[R] Extraneous full stop in csv read
Duncan Murdoch
murdoch.duncan at gmail.com
Thu Jun 29 13:27:38 CEST 2017
On 28/06/2017 7:30 PM, John wrote:
> I ran into a puzzling minor behaviour I would like to understand.
> Reading in a csv file, I find an extraneous "." after a column header,
> "in" [short for "inches"] thus, "in.". Is this due to "in" being
> reserved? I initially blamed this on RStudio or to processing the data
> through LibreCalc. However, the same result occurs in a console R
> session. Sending the file to the console via less reveals no strange
> characters in the first line. The data is California statewide
> rainfall which was screen captured from the Western Regional Climate
> Center web site.
>
> First 15 lines including header line:
>
> "yr","mo","Data","in"
> 1895,1,8243,8.243
> 1895,2,2265,2.265
> 1895,3,2340,2.34
> 1895,4,1014,1.014
> 1895,5,1281,1.281
> 1895,6,58,0.058
> 1895,7,156,0.156
> 1895,8,140,0.14
> 1895,9,1087,1.087
> 1895,10,322,0.322
> 1895,11,1331,1.331
> 1895,12,2428,2.428
> 1896,1,7156,7.156
> 1896,2,712,0.712
> 1896,3,2982,2.982
>
> File read in as follows:
>
> x <- read.csv('DRI-mo-prp.csv', header = T)
>
> Structure:
>
> str(x)
> 'data.frame': 1469 obs. of 4 variables:
> $ yr : int 1895 1895 1895 1895 1895 1895 1895 1895 1895 1895 ...
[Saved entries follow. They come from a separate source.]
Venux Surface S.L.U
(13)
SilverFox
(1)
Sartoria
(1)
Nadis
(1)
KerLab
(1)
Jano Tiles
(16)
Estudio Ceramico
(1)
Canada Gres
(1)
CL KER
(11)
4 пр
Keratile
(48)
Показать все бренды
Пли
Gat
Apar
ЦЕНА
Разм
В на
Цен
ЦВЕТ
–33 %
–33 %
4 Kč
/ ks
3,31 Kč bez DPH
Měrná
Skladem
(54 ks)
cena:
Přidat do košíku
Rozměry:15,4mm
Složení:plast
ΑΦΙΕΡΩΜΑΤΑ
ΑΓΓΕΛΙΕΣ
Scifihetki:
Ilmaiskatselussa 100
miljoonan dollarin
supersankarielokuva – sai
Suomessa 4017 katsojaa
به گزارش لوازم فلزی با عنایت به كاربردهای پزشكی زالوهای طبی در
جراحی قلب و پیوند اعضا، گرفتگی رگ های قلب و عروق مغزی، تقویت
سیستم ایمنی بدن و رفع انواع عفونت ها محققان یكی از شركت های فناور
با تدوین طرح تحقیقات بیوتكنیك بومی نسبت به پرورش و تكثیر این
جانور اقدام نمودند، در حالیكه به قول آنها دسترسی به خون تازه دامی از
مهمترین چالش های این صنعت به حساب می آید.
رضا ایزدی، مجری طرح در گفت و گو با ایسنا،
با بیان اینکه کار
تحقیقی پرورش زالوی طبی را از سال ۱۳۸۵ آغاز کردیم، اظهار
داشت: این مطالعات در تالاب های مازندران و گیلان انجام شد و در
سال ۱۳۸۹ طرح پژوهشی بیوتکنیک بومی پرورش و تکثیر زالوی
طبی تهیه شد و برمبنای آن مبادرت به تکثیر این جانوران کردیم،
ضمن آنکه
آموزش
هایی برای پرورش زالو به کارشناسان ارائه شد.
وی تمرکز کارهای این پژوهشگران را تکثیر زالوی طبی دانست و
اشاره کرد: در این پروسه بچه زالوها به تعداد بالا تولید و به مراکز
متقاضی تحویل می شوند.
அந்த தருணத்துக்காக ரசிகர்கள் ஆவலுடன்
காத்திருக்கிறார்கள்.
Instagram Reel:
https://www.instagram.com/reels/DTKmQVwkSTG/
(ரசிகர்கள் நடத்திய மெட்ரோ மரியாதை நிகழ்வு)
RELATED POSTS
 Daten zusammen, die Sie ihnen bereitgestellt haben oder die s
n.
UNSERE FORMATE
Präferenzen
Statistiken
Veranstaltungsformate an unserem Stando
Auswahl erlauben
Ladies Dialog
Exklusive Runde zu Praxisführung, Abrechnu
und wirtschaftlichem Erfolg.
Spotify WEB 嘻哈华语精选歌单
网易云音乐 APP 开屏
> $ mo : int 1 2 3 4 5 6 7 8 9 10 ...
> $ Data: int 8243 2265 2340 1014 1281 58 156 140 1087 322 ...
> $ in. : num 8.24 2.27 2.34 1.01 1.28 ...
> [note "in" is now "in."]
Yes, "in" is not a valid variable name, because of its syntactic use.
You can stop this correction by setting check.names=FALSE in your call
to read.csv. This will make it a little tricky to deal with in some
situations, e.g.
> x <- data.frame(4)
> names(x) <- "in"
> x
in
1 4
> x$in
Error: unexpected 'in' in "x$in"
but you can work around this problem: x[, "in"] and x$`in` are both fine.